'One is never alone with horses?' he said shyly, for he never lost his awe of Sabran.
'Unless one be ill; then a horse is sorry consolation, and books and art are faithful companions.'
'I have never been ill,' said Bela, with a little wonder at himself. 'I do not know what it is like.'
'It is to be dependent upon others. A hero or a king grows as helpless as a lame beggar when he is ill; you will not escape the common lot; and when you stay in your bed, and your pony in his stall, then you will be glad of Gela and his books.'
'Oh!
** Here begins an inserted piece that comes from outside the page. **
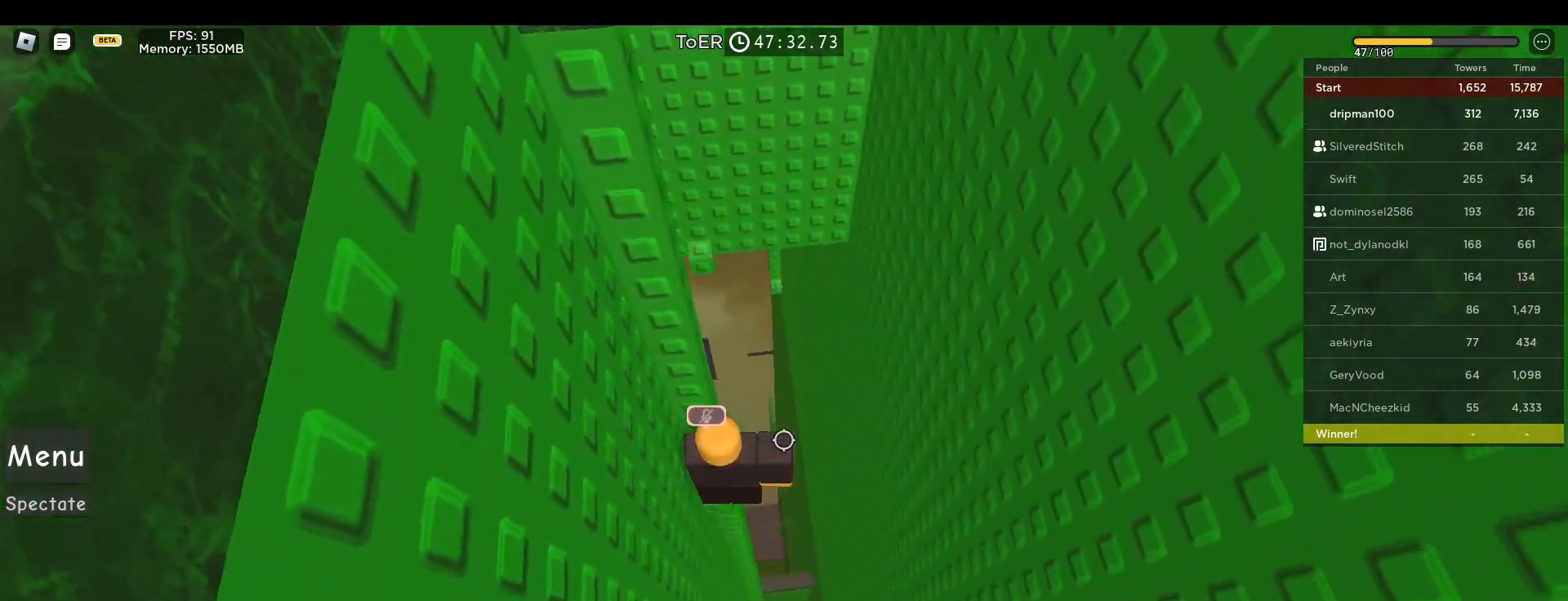
{"keys": ["w"], "mouse": ["right"], "events": [[383, "w", "down"], [400, "a", "down"], [500, "a", "up"]]}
I do love Gela always,' said the child hastily and generously; 'and the Herr Professor says he is ever—ever—so much cleverer than I am; a million times more clever!'
'You are clever enough,' said Sabran. 'If you do not let yourself be vain and overbearing you will do well. Try and remember that if your pony made a false slip to-day and you fell badly, all your good health would vanish at a stroke, and all your greatness would serve you nothing. You would envy any one of the boys going with whole limbs up into the hills, and, perhaps, all your mother's love and wealth could do nothing to mend your bones again.'
Bela listened with a grave face; when women, even his fearless mother, spoke to him in such a way, he was apt to think with disdain that they over-rated danger because they were women; and when his tutor so addressed him, he was also apt to think that it was because the good professor was a bookworm and cared for weeds, stones, and butterflies. But when his father said so, he was awed; he had heard Ulrich and Otto tell a hundred stories of their lord's prowess and courage and magnificent strength, for the deeds of Sabran in the floods and on the mountains had become almost legendary in their heroism to all the mountaineers of the Hohe Tauern, and all the dwellers on the Danube forest.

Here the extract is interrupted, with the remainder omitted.